- _TASK TO COMPLETE_
Change "Delegates" to "Callbacks" wherever it appears in the source text of the rows below, leaving everything else as it is, and omit the pictures from your answer.
-------- DATA EXCERPTS
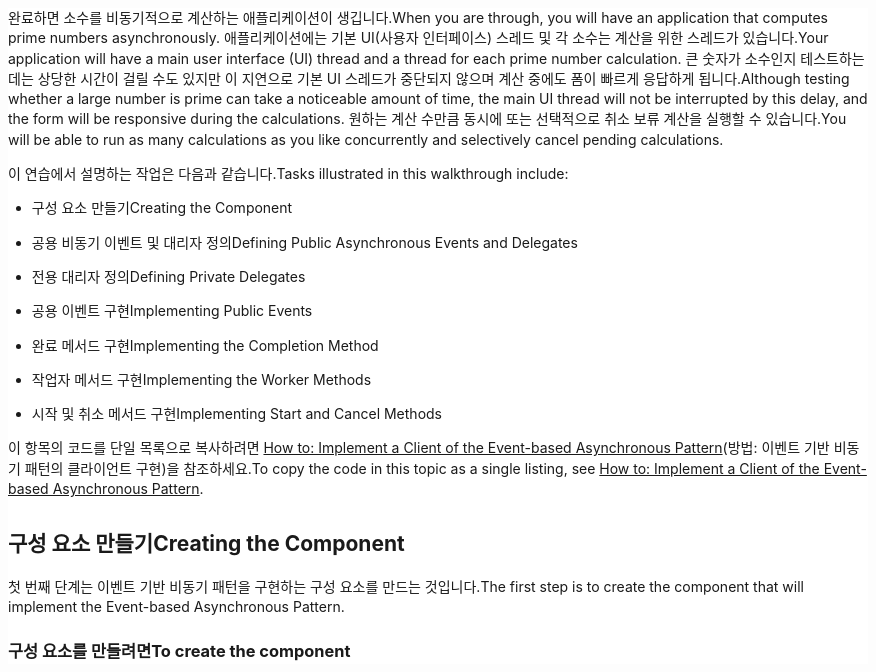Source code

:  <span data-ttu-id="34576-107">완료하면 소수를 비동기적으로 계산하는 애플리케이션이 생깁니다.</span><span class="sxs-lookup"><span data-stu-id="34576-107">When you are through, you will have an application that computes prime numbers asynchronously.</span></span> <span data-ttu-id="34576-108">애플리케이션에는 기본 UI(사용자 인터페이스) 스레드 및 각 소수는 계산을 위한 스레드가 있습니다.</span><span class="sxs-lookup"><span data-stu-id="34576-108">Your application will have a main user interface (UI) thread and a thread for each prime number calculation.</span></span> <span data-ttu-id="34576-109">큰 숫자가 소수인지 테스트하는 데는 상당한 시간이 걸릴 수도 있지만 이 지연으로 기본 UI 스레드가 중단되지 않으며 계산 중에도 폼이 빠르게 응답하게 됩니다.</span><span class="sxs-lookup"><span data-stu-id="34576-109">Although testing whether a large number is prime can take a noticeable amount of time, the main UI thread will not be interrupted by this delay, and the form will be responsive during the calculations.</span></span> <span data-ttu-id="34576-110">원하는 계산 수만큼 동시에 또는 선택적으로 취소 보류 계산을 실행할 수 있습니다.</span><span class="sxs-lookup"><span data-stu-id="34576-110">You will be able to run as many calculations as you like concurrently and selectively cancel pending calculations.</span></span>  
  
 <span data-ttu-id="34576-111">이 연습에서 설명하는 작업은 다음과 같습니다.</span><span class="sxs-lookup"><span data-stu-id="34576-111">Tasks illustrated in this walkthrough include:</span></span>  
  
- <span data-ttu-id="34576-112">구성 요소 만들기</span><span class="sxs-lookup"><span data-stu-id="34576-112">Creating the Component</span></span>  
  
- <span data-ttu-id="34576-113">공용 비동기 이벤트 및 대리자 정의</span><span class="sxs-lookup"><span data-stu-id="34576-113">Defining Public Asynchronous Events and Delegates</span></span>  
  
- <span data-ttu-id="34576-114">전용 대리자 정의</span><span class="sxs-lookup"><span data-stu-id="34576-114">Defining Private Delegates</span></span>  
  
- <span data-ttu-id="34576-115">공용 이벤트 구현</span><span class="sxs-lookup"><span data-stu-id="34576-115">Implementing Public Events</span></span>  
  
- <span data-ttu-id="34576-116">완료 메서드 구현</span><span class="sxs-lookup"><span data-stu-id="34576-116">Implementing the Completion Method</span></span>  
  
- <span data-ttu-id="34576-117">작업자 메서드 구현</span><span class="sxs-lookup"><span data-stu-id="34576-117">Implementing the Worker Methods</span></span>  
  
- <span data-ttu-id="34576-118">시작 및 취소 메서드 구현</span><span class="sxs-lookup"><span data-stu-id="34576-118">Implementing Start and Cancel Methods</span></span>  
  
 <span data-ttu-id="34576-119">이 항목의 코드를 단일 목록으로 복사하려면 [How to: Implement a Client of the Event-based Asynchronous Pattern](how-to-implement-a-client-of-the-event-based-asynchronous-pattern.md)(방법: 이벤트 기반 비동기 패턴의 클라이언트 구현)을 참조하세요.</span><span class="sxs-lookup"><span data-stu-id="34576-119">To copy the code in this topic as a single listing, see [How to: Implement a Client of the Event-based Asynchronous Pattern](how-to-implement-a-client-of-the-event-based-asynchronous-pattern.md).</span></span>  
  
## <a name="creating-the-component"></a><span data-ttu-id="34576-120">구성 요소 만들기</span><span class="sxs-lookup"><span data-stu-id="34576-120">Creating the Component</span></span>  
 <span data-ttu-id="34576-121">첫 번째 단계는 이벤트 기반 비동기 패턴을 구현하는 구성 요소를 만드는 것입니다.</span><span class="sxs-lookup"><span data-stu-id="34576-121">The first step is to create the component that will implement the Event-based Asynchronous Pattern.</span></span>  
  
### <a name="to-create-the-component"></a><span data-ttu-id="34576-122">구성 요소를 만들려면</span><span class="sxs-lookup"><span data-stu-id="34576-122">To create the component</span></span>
----------------
- _RESPONSE AREA_
Source code

:  <span data-ttu-id="34576-107">완료하면 소수를 비동기적으로 계산하는 애플리케이션이 생깁니다.</span><span class="sxs-lookup"><span data-stu-id="34576-107">When you are through, you will have an application that computes prime numbers asynchronously.</span></span> <span data-ttu-id="34576-108">애플리케이션에는 기본 UI(사용자 인터페이스) 스레드 및 각 소수는 계산을 위한 스레드가 있습니다.</span><span class="sxs-lookup"><span data-stu-id="34576-108">Your application will have a main user interface (UI) thread and a thread for each prime number calculation.</span></span> <span data-ttu-id="34576-109">큰 숫자가 소수인지 테스트하는 데는 상당한 시간이 걸릴 수도 있지만 이 지연으로 기본 UI 스레드가 중단되지 않으며 계산 중에도 폼이 빠르게 응답하게 됩니다.</span><span class="sxs-lookup"><span data-stu-id="34576-109">Although testing whether a large number is prime can take a noticeable amount of time, the main UI thread will not be interrupted by this delay, and the form will be responsive during the calculations.</span></span> <span data-ttu-id="34576-110">원하는 계산 수만큼 동시에 또는 선택적으로 취소 보류 계산을 실행할 수 있습니다.</span><span class="sxs-lookup"><span data-stu-id="34576-110">You will be able to run as many calculations as you like concurrently and selectively cancel pending calculations.</span></span>  
  
 <span data-ttu-id="34576-111">이 연습에서 설명하는 작업은 다음과 같습니다.</span><span class="sxs-lookup"><span data-stu-id="34576-111">Tasks illustrated in this walkthrough include:</span></span>  
  
- <span data-ttu-id="34576-112">구성 요소 만들기</span><span class="sxs-lookup"><span data-stu-id="34576-112">Creating the Component</span></span>  
  
- <span data-ttu-id="34576-113">공용 비동기 이벤트 및 대리자 정의</span><span class="sxs-lookup"><span data-stu-id="34576-113">Defining Public Asynchronous Events and Callbacks</span></span>  
  
- <span data-ttu-id="34576-114">전용 대리자 정의</span><span class="sxs-lookup"><span data-stu-id="34576-114">Defining Private Callbacks</span></span>  
  
- <span data-ttu-id="34576-115">공용 이벤트 구현</span><span class="sxs-lookup"><span data-stu-id="34576-115">Implementing Public Events</span></span>  
  
- <span data-ttu-id="34576-116">완료 메서드 구현</span><span class="sxs-lookup"><span data-stu-id="34576-116">Implementing the Completion Method</span></span>  
  
- <span data-ttu-id="34576-117">작업자 메서드 구현</span><span class="sxs-lookup"><span data-stu-id="34576-117">Implementing the Worker Methods</span></span>  
  
- <span data-ttu-id="34576-118">시작 및 취소 메서드 구현</span><span class="sxs-lookup"><span data-stu-id="34576-118">Implementing Start and Cancel Methods</span></span>  
  
 <span data-ttu-id="34576-119">이 항목의 코드를 단일 목록으로 복사하려면 [How to: Implement a Client of the Event-based Asynchronous Pattern](how-to-implement-a-client-of-the-event-based-asynchronous-pattern.md)(방법: 이벤트 기반 비동기 패턴의 클라이언트 구현)을 참조하세요.</span><span class="sxs-lookup"><span data-stu-id="34576-119">To copy the code in this topic as a single listing, see [How to: Implement a Client of the Event-based Asynchronous Pattern](how-to-implement-a-client-of-the-event-based-asynchronous-pattern.md).</span></span>  
  
## <a name="creating-the-component"></a><span data-ttu-id="34576-120">구성 요소 만들기</span><span class="sxs-lookup"><span data-stu-id="34576-120">Creating the Component</span></span>  
 <span data-ttu-id="34576-121">첫 번째 단계는 이벤트 기반 비동기 패턴을 구현하는 구성 요소를 만드는 것입니다.</span><span class="sxs-lookup"><span data-stu-id="34576-121">The first step is to create the component that will implement the Event-based Asynchronous Pattern.</span></span>  
  
### <a name="to-create-the-component"></a><span data-ttu-id="34576-122">구성 요소를 만들려면</span><span class="sxs-lookup"><span data-stu-id="34576-122">To create the component</span></span>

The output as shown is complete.